Mais la BoJ n’a pas bougé et renonce apparemment à combattre l’inflation (4% fin décembre au Japon). Elle laissé sa politique monétaire inchangée, espérant peut-être que les efforts conjugués de la Fed et de la BCE suffiront à tempérer la hausse mondiale des prix, sans avoir à lever le petit doigt.
Du coup, la BoJ continue de fournir de la liquidité à 0,5% au système financier planétaire quand nulle part dans le monde l’inflation n’est inférieure à 6%.
D’autre part, compte tenu de la structure très négative de la démographie nippone, la BoJ continue de monétiser sa propre dette – donc d’imprimer de l’argent – pour financer les retraites, malgré une situation de plein emploi qui devrait remplir les caisses… mais beaucoup de japonais exercent de « petits métiers », peu rémunérateurs et peu contributeurs au régime des pensions de retraite.
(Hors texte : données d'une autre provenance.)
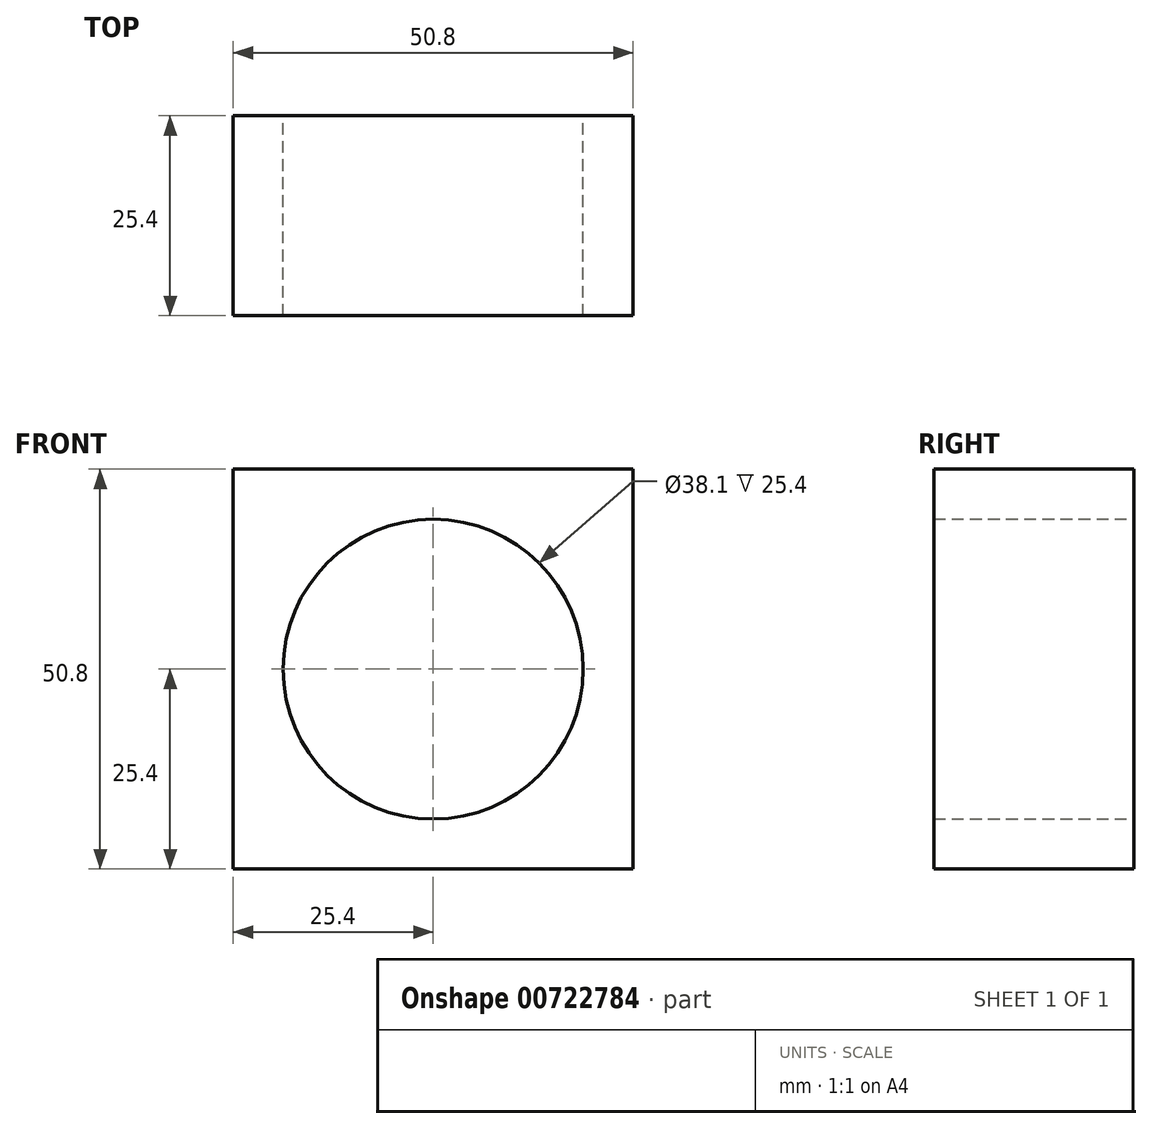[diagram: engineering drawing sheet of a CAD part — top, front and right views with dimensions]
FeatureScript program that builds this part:
annotation { "Feature Type Name" : "Feature", "Feature Type Description" : "" }
export const myFeature = defineFeature(function(context is Context, id is Id, definition is map)
    precondition{}
    {
        {
            var Q0;
            Q0=qCreatedBy(makeId("Front.planeOp"),FACE);
            var sketch = newSketch(context, id + "F0", { "sketchPlane" : qUnion([Q0])});
            skLineSegment(sketch, "E0.bottom", {"start": v(0, 0) * mm, "end": v(50.8, 0) * mm});
            skLineSegment(sketch, "E0.top", {"start": v(0, 50.8) * mm, "end": v(50.8, 50.8) * mm});
            skLineSegment(sketch, "E0.left", {"start": v(0, 0) * mm, "end": v(0, 50.8) * mm});
            skLineSegment(sketch, "E0.right", {"start": v(50.8, 0) * mm, "end": v(50.8, 50.8) * mm});
            skCircle(sketch, "E1", {"center": v(25.4, 25.4) * mm, "radius": 19.05 * mm});
            skSolve(sketch);
        }
        {
            var Q0;
            Q0=makeQuery(id+"F0.imprint","IMPRINT",FACE,{"disambiguationData":[TD([[makeQuery(id+"F0.imprint","IMPRINT",EDGE,{"derivedFrom":sQuery(id+"F0.wireOp",EDGE,"E0.bottom")}),1.0]])]});
            extrude(context, id + "F1", {"entities" : qUnion([Q0]), "depth" : 25.4 * mm, "offsetDistance" : 25.4 * mm});
        }
    });
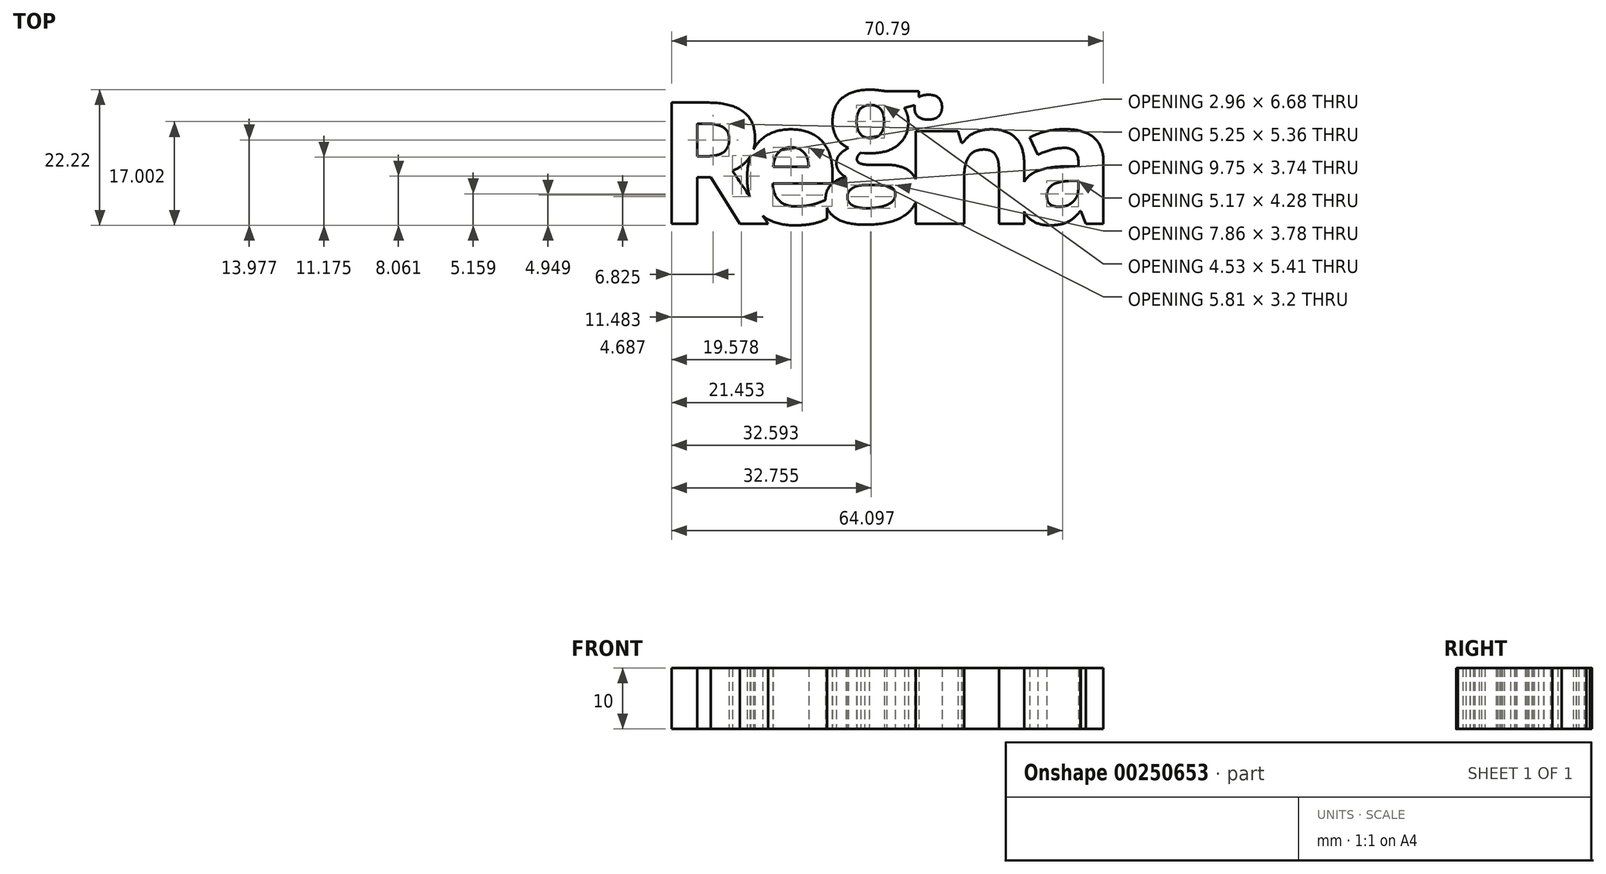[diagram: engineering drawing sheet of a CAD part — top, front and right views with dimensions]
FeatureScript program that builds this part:
annotation { "Feature Type Name" : "Feature", "Feature Type Description" : "" }
export const myFeature = defineFeature(function(context is Context, id is Id, definition is map)
    precondition{}
    {
        {
            var Q0;
            Q0=qCreatedBy(makeId("Top.planeOp"),FACE);
            var sketch = newSketch(context, id + "F0", { "sketchPlane" : qUnion([Q0])});
            skText(sketch, "E0", { "text": "R", "fontName": "OpenSans-Bold.ttf"});
            skText(sketch, "E1", { "text": "e", "fontName": "OpenSans-Bold.ttf"});
            skText(sketch, "E2", { "text": "g", "fontName": "OpenSans-Bold.ttf"});
            skText(sketch, "E3", { "text": "i", "fontName": "OpenSans-Bold.ttf"});
            skText(sketch, "E4", { "text": "n", "fontName": "OpenSans-Bold.ttf"});
            skText(sketch, "E5", { "text": "a", "fontName": "OpenSans-Bold.ttf"});
            const initialGuessF0  = {"E0": [-0.09878, 0.04851, 1, 0, 0.02], "E1": [-0.08514, 0.04851, 1, 0, 0.02], "E2": [-0.07112, 0.05501, 1, 0, 0.02], "E3": [-0.05845, 0.04851, 1, 0, 0.02], "E4": [-0.05465, 0.04851, 1, 0, 0.02], "E5": [-0.04018, 0.04851, 1, 0, 0.02]};
            skSetInitialGuess(sketch, initialGuessF0);
            skSolve(sketch);
        }
        {
            var Q0;
            Q0 = qSketchRegion(id + "F0", true);
            extrude(context, id + "F1", {"entities" : qUnion([Q0]), "depth" : 10 * mm});
        }
    });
La BoJ demeure donc la corne d’abondance des marchés. Elle leur procure cette drogue monétaire bienfaisante qui commence à faire défaut en Europe et aux Etats Unis, sur fond de conjoncture dégradée et de moral des acteurs économiques – notamment les ménages – au plus bas depuis avril 2020.
Toujours une bulle
Mais entretenir un mécanisme monétaire qui fait grimper les cours sans lien probant avec le réel et qui occasionne même l’établissement de nouveaux records quand tout ce qui aurait pu les justifier « vole sur le dos »… n’est-ce pas la définition la plus adéquate et la plus parfaite d’un phénomène de bulle financière ?
La bulle obligataire a explosé en 2022, la bulle des cryptos également, la bulle immobilière est en train de le faire et la bulle boursière est la dernière qui résiste parce qu’elle est la seule qui peut s’offrir le luxe de rester déconnectée de la réalité et de ne dépendre que de la liquidité disponible à l’instant T.
Quel risque pèse donc sur cette construction haussière auto-référente ?
Tout simplement la hausse du yen, qui contraindrait tous ceux qui ont emprunté à 0,25%/0,5% à rembourser dans une devise devenant soudain plus chère. Le Yen emprunté est massivement vendu à découvert et cet argent est réinvesti depuis des décennies en dollar et autres monnaies plus rémunératrices.
Ce système baptisé carry trade ne fonctionne que grâce aux couvertures contre une réappréciation « accidentelle » du yen, et cette couverture à un coût qui reste très dépendant du niveau des taux au Japon… C’est pourquoi la BoJ s’acharne à les maintenir le plus près possible de zéro.
Mais, avec une inflation à 4%, cela devient un pari de plus en plus dangereux.